First, quit Firefox, now that you know it still runs.

I use the command line for the rest of this, but I suppose you could use Finder drag'n drop for it as well. Having earlier mentally marked which directory belongs to your old, busted profile, find your new profile directory in ~/Library/Application Support/Firefox/Profiles/. Almost everything in there is worth copying over from the old profile directory over the fresh, mostly blank files in the old profile directory. Here's what I took and what I think it got me:

  • bookmarks.bak, bookmarks.html - all of my bookmarks back in place (bookmarklets, really; I don't use bookmarks often)
  • cookies.txt - all of my cookies, since I make heavy use of allowing and denying them
  • prefs.js - all of my application and extension preferences
  • history.dat - recent browsing history
  • downloads.rdf - recent downloads
  • hostperm.1 - anything with host based permissions (cookies, popups, etc.)
  • key3.db, certs8.db, secmod.db - I'm convinced these are about my certificates, and also may or may not connect to my old profile, depending on how many goats I sacrificed to Molech in the morning
  • formhistory.dat - I don't actually save any of my form information, but maybe you do
  • components.ini, compreg.dat, localstore.rdf, mimeTypes.rdf - I'm pretty sure this has to do with your plugins and extensions and themes, which I'll address in a moment; you may not need all of it. I get lots of seemingly harmless JavaScript console errors right now, I suspect because of this step and copying over my old extensions. If you don't mind just finding all of your extensions once more, then leave this step behind, and don't listen to my later instructions about copying over extensions; you're done after copying the rest of these files.
  • search.rdf - customized searching, rarely changed unless you touched it
  • xpti.dat - I don't know, but I copied it over; it may be useless

For the lazy: cd into your old profile, then run: cp bookmarks.bak bookmarks.html cookies.txt prefs.js history.dat downloads.rdf hostperm.1 key3.db certs8.db secmod.db formhistory.dat components.ini compreg.dat localstore.rdf mimeTypes.rdf search.rdf xpti.dat ../[new profile directory]

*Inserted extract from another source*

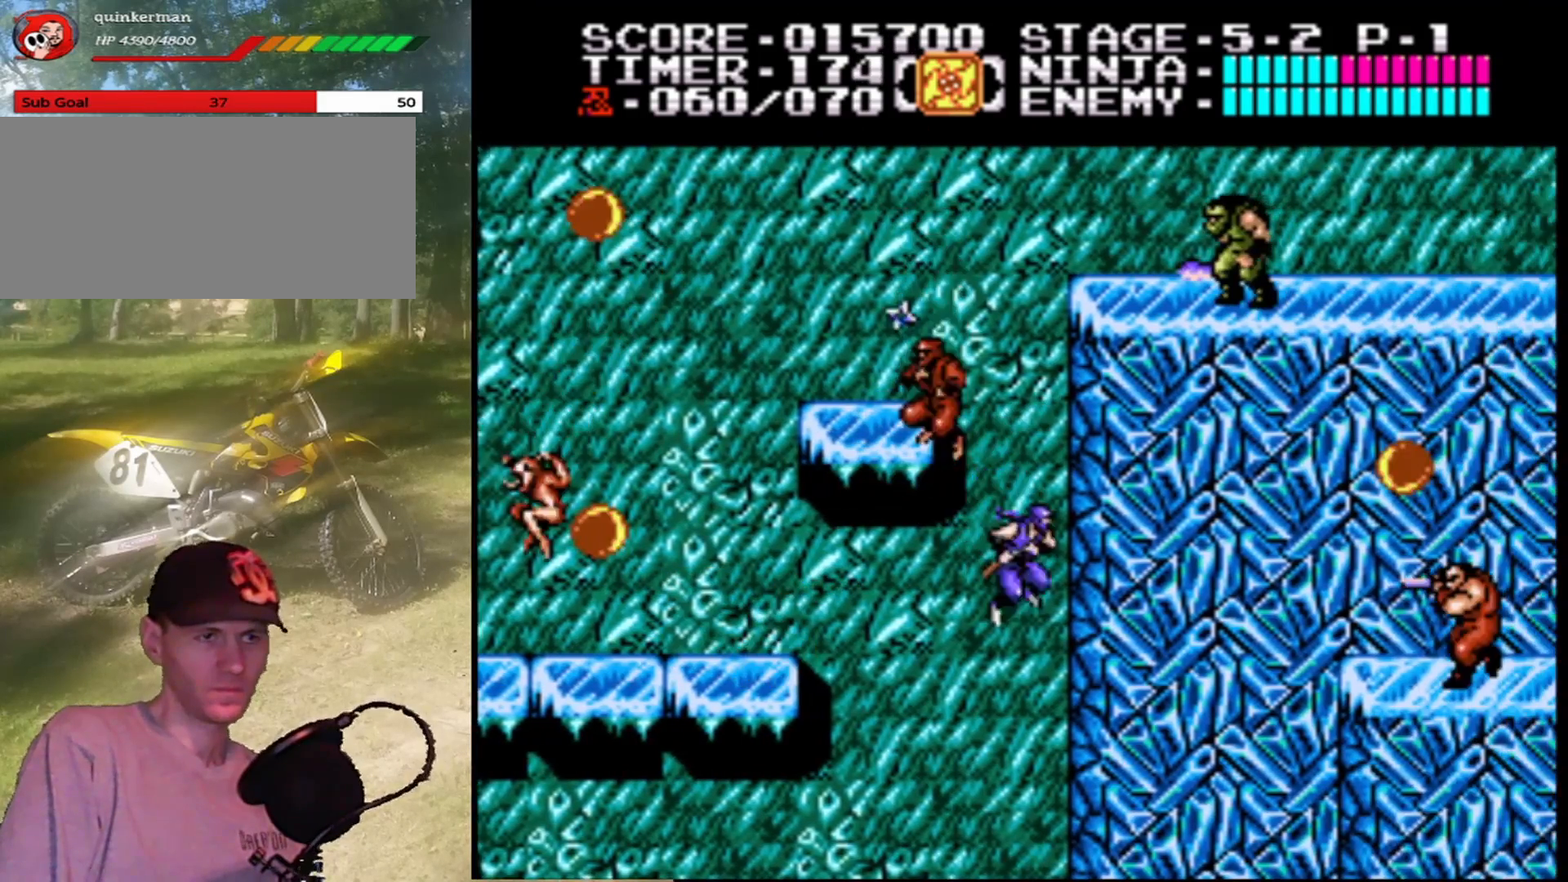
{"buttons": ["DPAD_UP"], "events": [[33, "DPAD_UP", "down"], [67, "A", "up"], [200, "DPAD_RIGHT", "up"]]}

I've never changed themes, so I can't speak for how to carry them over. Now, the extensions directory. You can copy all of that over except {e29a3ba7-2b91-4bf1-8c04-b9738c77aa3d} - that's Piggy Bank, and you want to leave it out of your plans for now. Take all the funny hash directories, the extension-named directories, installed-extensions.txt, and Extensions.rdf, and leave the rest out.

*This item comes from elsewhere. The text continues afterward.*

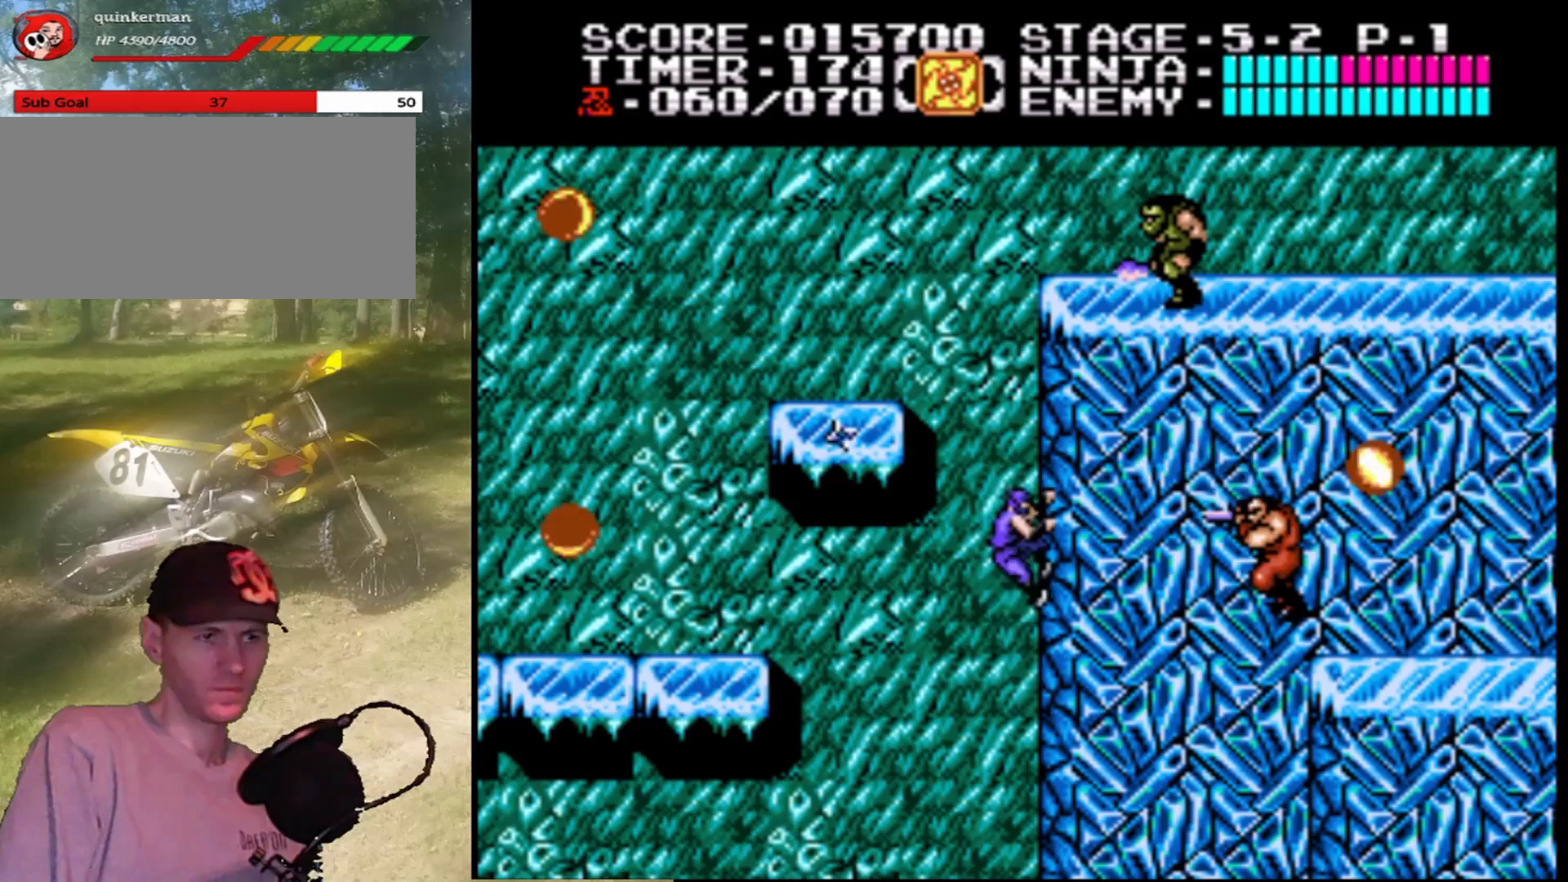
{"buttons": ["DPAD_UP"], "events": []}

Start Firefox again. You're back - except that none of your extensions are acting like they're installed. Now you can take the time to check each one for updates - if there is an update, it will install over, and you're set. If not, here's where you suck it up and just reinstall the ones you want. I did it one at a time since I had a bad experience once trying to do all of them at the same time.

Done? Back up your profile. Now you're ready for Piggy Bank. Jump back up to the top and re-read that part I wrote about waiting...

Comments

From a reader: Y...

From a reader: You can also uncripple your Firefox by restarting Firefox in safe mode and removing the Piggy Bank extension.